Ending HIV-Related Stigma in the Southern United States: Gina's Story
Gina Brown has been living with HIV for 27 years and introduces herself as a social worker by training, but an activist by birth. As the Director of Strategic Partnerships and Community Engagement at the Southern AIDS Coalition, she’s working to fight against challenges that she has personally experienced such as homelessness, addiction and abuse, as well as stigma, racism, sexism and ageism.
“Everything that you could think of when it comes to HIV, I’ve experienced,” she says. “When I'm sitting at the table, I'm not just talking with an employee hat on. I'm talking from a community standpoint as a person on the same journey.”
‘Stigma kills’
Stigma can be a significant barrier to receiving HIV care or medical treatment. A 2021 survey by GLAAD and Gilead shows that the U.S. South not only has the highest rates of HIV diagnosis, but it’s also a region that is generally uncomfortable with HIV. Positive test results, in turn, are too often accompanied by secrecy and isolation.

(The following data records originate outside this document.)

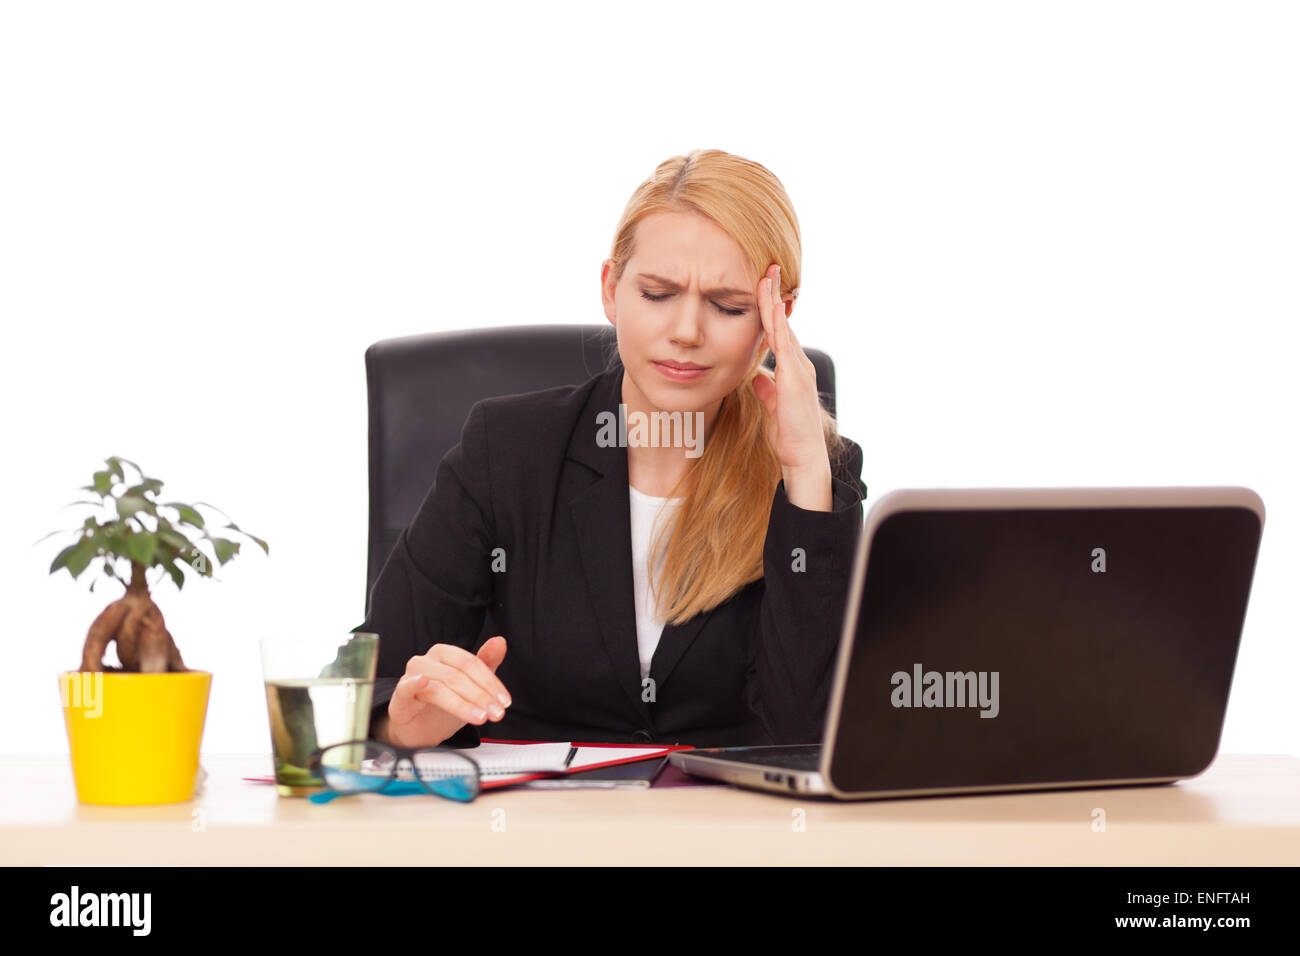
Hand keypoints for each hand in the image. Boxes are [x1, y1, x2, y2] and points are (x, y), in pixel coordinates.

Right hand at [383, 636, 510, 747]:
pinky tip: (424, 683)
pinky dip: (414, 683)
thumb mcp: (471, 686)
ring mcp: (410, 677)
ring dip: (463, 705)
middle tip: (496, 712)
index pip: (471, 663)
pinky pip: (406, 687)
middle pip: (458, 675)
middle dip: (481, 696)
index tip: (505, 700)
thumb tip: (500, 641)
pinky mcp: (399, 696)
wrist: (419, 730)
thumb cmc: (443, 705)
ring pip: (440, 687)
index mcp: (444, 654)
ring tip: (480, 717)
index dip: (490, 682)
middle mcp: (427, 661)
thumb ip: (486, 663)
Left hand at [750, 264, 831, 486]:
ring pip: (783, 328)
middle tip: (768, 268)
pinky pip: (784, 345)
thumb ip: (766, 389)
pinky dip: (777, 325)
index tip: (762, 286)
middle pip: (782, 322)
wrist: (802, 456)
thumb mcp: (772, 406)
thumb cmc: (789, 434)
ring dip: (775, 302)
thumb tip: (756, 377)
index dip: (769, 309)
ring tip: (768, 276)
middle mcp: (798, 364)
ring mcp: (798, 369)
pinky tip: (770, 308)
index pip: (778, 332)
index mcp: (791, 369)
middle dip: (775, 295)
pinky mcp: (794, 379)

“Stigma kills. I know that sounds like a cliché, but it’s the truth,” Gina says. “It keeps people out of care. It keeps people from taking their medication. It keeps people from disclosing their status. It keeps people from being happy.”
Stigma impacts people everywhere with HIV, but Gina believes in the Southern United States it’s more than just external stigma. “We internalize what people say and think about us. We get caught up in it and actually think those things about ourselves too.”
The Southern AIDS Coalition, a Gilead grantee, focuses on stigma reduction and culturally appropriate care. Education and public health advocacy are core to the organization’s goals of preventing new transmissions and building a better life for people living with HIV.
Using deliberate language to discuss HIV is one important tool the coalition uses to help dismantle stigma, Gina says.
“You go in the room, and you might have somebody who will stand up and say, ‘I'm HIV.’ And I say, ‘No, you’re living with HIV.’ That’s the first thing, getting people to understand that we are living, we’re not dying, we’re not sick, we’re not all of those things,” she says.
Power of Community: Sharing HIV Experiences
Gina also helps facilitate a program called “Out of the Shadows,” with the Institute of Women and Ethnic Studies. The group works to provides a safe space for women in the New Orleans community to share their HIV experiences, improve access to services and overcome feelings of isolation. She says it was her own experience with the community that was critical to helping her regain her confidence after being diagnosed.
“What you see now is not always who I was in this fight. It was people who truly carried me and gave me tools to empower myself. People saw things in me that I never saw in myself,” she says.
Gina now wants to serve as that type of person for those she works with, and she always strives to meet them where they are in their journeys. “If you need to crawl, I will crawl with you. When you start walking, I will walk with you.”
But Gina says with a laugh, “When you start running, you’re on your own because I'm too old to run. I’ll do everything else with you, but I'm not running.”
Ending the HIV Epidemic
Efforts by the Southern AIDS Coalition and other organizations to reduce stigma and discrimination have been highlighted by the United Nations as critical to ending the epidemic. Gina looks with optimism toward the end of the epidemic and the UNAIDS goal to get every community and country on track to end AIDS as a public health threat by 2030.
“Stigma is an onion with many layers,” Gina says. “We can really do this – we really can, but we have to address the layers that drive HIV.”